Los trenes de cercanías cruzan la mañana con una voluntad de vida. Se abren sus puertas en la estación de Atocha y baja de los vagones la prisa del despertador, el desayuno rápido, el esfuerzo por salir adelante, por llegar al trabajo, por hacer bien el examen, por cumplir a tiempo el trasbordo cotidiano hacia los horarios de la disciplina, las obligaciones y los deseos. Los relojes de Atocha mueven su minutero sobre el folio en blanco de la vida. Se abren las puertas del vagón y baja al andén un río de gente, de carteras y mochilas, de bocadillos y de móviles, que desemboca en el oficio urbano y diario de la supervivencia. Y Madrid, bendito Madrid, acoge sin preguntar a este río de estudiantes con su aprobado o su suspenso, de trabajadores con su rumor a andamio o a oficina, de inmigrantes con su piel latinoamericana, o árabe, o centroeuropea. Piel de gente, que Madrid, bendito Madrid, hace suya, porque la ciudad está acostumbrada a hacerse barrio, taberna y equipo de fútbol, sin preguntarle a nadie sobre sus orígenes. Una estación o una plaza con fuente son más madrileñas que una catedral, porque los altares de Madrid son callejeros, y se han cargado siempre de maletas y de restaurantes con comida casera. Madrid, bendito Madrid, que ondeas por encima de todas las banderas, hablas por tus teléfonos en mil lenguas y no te extrañas al descubrir un pasaporte extranjero en el bolsillo de tus muertos.

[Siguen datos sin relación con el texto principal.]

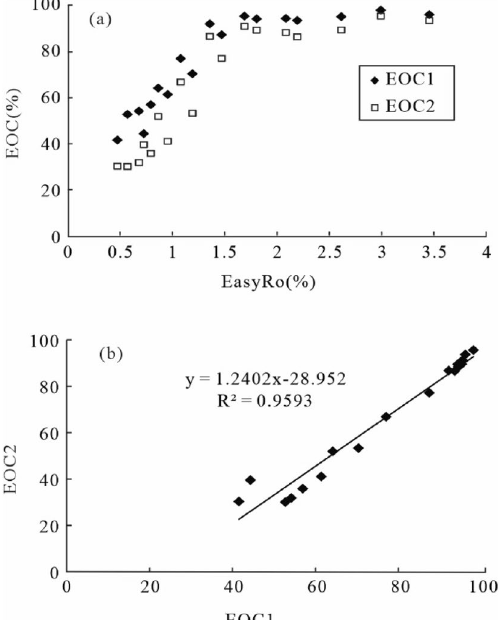
Figure 8. Relationships between: ( a ) EOC (%) and EasyRo (%), ( b ) the actual EOC2 (%) and the calculated EOC1 (%). EOC1: the calculated EOC (%) from (1 − C 0 /C c ) × 100; EOC2: the actual EOC (%).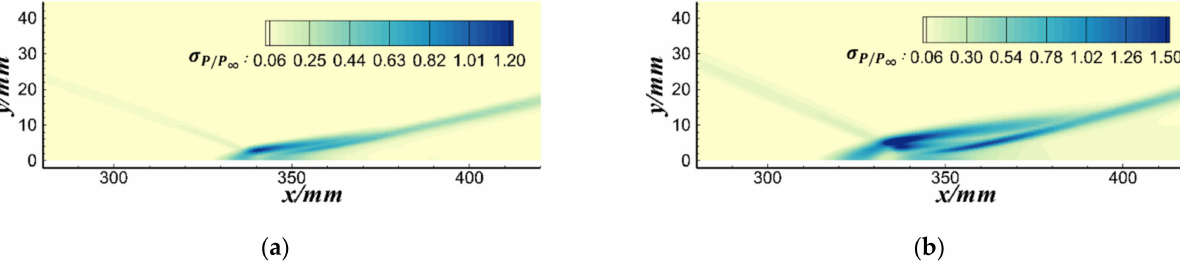
Figure 8. Standard deviation of pressure coefficient contour for the two cases. ( a ) θ = 10 ◦ ; ( b ) θ = 14 ◦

Madrid, como todas las ciudades españolas, sufre desde hace años la humillación del terrorismo. Se abren las puertas del vagón y baja un río que no se atreve a hablar de sus papeles, de su sanidad pública, de sus salarios congelados, de sus escuelas y de sus derechos. El terrorismo amenaza no sólo con la muerte, sino con la degradación de una sociedad que debe renunciar a sí misma a causa de la manipulación política del miedo. Renunciaría a mí mismo si no me avergonzase hoy de la manipulación política del terrorismo que ha hecho el PP y el Gobierno español de José María Aznar. La unidad ante el dolor no significa dejar de pensar, olvidar que se ha pretendido hacer política con ayuda del terrorismo, privatizando la palabra España, la lucha contra la violencia y la solidaridad con las víctimas. Acabo de oír la rueda de prensa del presidente Aznar. Con su tono habitual de desprecio, pero muy nervioso, pretende dejar claro que se siente orgulloso de su política. No quiere opinar sobre la precipitación electoralista del ministro del Interior cuando afirmó sin ninguna duda la autoría de ETA, y se niega a hacer quinielas sobre la responsabilidad de Al Qaeda. Y corta en seco a un periodista interesado por las posibles vinculaciones entre este atentado y la política belicista de España. Nadie puede responsabilizar a Aznar de los asesinatos criminales del 11 de marzo. Pero una vez demostrado que no había armas de destrucción masiva en Irak, y con 200 muertos en las calles de Madrid, bendito Madrid, el presidente está obligado a admitir que se equivocó al despreciar las manifestaciones pacifistas. Un genocidio en Irak no era un buen camino para acabar con el terrorismo. El terror no debe aprovecharse para buscar mayorías políticas absolutas, sino para buscar la unidad absoluta de todos los ciudadanos ante las bandas y los Estados criminales.